## Challenge 1
Retype the passage of the Cruise driverless vehicle article starting at "AUSTIN (KXAN) —" and ending at "with the AVs.", keeping every word and mark the same.

## Text provided
==========
AUSTIN (KXAN) — Amid a growing number of autonomous vehicles operating in the Texas capital, Cruise officials spoke with Austin’s downtown commission last week on the company’s continued rollout of driverless vehicle technology and issues flagged from members of the public regarding operational hiccups with the AVs.
Yariel Diaz, senior government affairs manager for Cruise, told the commission Oct. 18 company and city officials meet roughly once a month via Austin’s Autonomous Vehicles Safety Task Force to discuss concerns the city has received from residents, public safety personnel and other officials, as well as to brainstorm solutions on best practices moving forward.
Some of the data collected and shared between the two entities include incident reports the city has received involving Cruise vehicles, map extensions to the AVs’ coverage scope, increases in Cruise’s Austin fleet size and any increased speed limit authorizations for Cruise’s fleet.
Right now, Cruise offers rideshare services from 9 p.m. to 5:30 a.m., with daytime data collection running from 5:30 a.m. to 9 p.m. Diaz added the company is beginning initial testing in north Austin and south of Lady Bird Lake for future map expansions beyond its current rideshare service operations — primarily in downtown and near the University of Texas at Austin neighborhood.
==========
## Challenge 2
From the rows below, echo the lines starting at the line that contains "catalogue / barcode: US 214136" and ending at the line that contains "collection date as typed: 30 May 1912", with both of those lines included.

## Supplied material
==========
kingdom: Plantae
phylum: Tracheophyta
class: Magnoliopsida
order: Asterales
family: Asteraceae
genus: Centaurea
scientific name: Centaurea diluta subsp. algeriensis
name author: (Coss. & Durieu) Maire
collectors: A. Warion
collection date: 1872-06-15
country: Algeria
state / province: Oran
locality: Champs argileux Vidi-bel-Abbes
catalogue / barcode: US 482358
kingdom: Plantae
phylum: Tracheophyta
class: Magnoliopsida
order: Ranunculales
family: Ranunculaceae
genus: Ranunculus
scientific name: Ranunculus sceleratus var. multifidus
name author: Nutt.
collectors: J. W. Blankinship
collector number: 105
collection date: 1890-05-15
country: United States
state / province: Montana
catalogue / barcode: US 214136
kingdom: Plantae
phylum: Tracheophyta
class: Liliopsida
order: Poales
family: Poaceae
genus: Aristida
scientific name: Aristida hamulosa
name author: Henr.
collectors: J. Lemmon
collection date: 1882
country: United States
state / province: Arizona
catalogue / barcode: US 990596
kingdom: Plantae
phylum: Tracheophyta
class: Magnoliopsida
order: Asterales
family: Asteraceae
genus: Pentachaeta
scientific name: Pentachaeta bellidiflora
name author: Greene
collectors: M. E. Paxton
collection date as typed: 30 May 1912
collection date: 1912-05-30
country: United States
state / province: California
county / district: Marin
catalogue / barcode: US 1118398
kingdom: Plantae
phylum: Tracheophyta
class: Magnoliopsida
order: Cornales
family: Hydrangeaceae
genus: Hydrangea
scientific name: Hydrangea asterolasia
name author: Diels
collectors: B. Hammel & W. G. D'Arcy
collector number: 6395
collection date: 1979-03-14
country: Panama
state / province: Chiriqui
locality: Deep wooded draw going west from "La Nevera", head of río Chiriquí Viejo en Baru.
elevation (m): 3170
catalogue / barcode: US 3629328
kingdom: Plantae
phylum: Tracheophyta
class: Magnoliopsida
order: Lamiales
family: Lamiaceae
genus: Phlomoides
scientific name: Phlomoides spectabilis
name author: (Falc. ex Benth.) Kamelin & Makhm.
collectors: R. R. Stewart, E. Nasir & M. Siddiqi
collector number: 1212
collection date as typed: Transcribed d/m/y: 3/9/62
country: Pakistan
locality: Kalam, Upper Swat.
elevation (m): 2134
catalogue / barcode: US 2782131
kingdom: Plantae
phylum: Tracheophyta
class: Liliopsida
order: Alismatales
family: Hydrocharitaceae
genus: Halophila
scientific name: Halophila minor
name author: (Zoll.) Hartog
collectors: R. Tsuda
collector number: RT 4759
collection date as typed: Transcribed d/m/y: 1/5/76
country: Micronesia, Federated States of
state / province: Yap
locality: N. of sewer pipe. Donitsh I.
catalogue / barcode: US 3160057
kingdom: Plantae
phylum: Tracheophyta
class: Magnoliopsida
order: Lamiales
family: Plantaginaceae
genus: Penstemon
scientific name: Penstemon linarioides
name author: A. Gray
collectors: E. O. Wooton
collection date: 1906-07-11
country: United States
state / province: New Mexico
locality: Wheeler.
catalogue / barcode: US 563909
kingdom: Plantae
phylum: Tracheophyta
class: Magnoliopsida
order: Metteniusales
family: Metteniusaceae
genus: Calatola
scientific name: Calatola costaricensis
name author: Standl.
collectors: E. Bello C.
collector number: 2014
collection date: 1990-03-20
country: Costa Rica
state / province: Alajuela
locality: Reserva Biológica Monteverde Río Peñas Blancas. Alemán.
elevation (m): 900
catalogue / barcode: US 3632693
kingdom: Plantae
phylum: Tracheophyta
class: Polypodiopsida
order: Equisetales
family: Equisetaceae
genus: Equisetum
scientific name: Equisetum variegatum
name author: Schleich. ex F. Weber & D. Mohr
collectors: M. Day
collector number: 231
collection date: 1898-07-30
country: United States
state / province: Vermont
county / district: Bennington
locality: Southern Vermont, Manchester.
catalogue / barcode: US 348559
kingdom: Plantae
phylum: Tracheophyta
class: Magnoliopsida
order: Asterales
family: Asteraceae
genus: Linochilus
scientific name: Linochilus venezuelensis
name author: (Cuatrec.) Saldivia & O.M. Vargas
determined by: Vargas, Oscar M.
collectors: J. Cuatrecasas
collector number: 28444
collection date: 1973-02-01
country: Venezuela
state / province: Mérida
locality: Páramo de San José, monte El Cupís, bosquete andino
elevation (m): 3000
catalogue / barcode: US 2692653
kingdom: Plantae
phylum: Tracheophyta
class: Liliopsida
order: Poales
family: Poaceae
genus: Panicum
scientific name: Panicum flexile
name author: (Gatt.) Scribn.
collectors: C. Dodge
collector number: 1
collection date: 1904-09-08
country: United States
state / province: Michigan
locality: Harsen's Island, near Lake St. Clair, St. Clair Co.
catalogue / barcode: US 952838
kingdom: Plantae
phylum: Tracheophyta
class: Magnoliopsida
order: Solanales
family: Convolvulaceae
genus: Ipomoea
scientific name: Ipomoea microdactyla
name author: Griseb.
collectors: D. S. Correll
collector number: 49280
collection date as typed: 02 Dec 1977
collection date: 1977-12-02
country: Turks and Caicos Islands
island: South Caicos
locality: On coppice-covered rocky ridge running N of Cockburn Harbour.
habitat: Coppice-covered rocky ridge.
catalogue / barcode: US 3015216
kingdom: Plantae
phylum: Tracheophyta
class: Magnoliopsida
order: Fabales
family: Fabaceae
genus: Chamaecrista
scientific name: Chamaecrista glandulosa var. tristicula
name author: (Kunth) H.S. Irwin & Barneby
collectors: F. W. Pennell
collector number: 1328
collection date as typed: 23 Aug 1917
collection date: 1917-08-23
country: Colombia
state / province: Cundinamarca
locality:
==========
## Full output 1
AUSTIN (KXAN) — Amid a growing number of autonomous vehicles operating in the Texas capital, Cruise officials spoke with Austin’s downtown commission last week on the company’s continued rollout of driverless vehicle technology and issues flagged from members of the public regarding operational hiccups with the AVs.

## Full output 2
catalogue / barcode: US 214136
kingdom: Plantae
phylum: Tracheophyta
class: Liliopsida
order: Poales
family: Poaceae
genus: Aristida
scientific name: Aristida hamulosa
name author: Henr.
collectors: J. Lemmon
collection date: 1882
country: United States
state / province: Arizona
catalogue / barcode: US 990596
kingdom: Plantae
phylum: Tracheophyta
class: Magnoliopsida
order: Asterales
family: Asteraceae
genus: Pentachaeta
scientific name: Pentachaeta bellidiflora
name author: Greene
collectors: M. E. Paxton
collection date as typed: 30 May 1912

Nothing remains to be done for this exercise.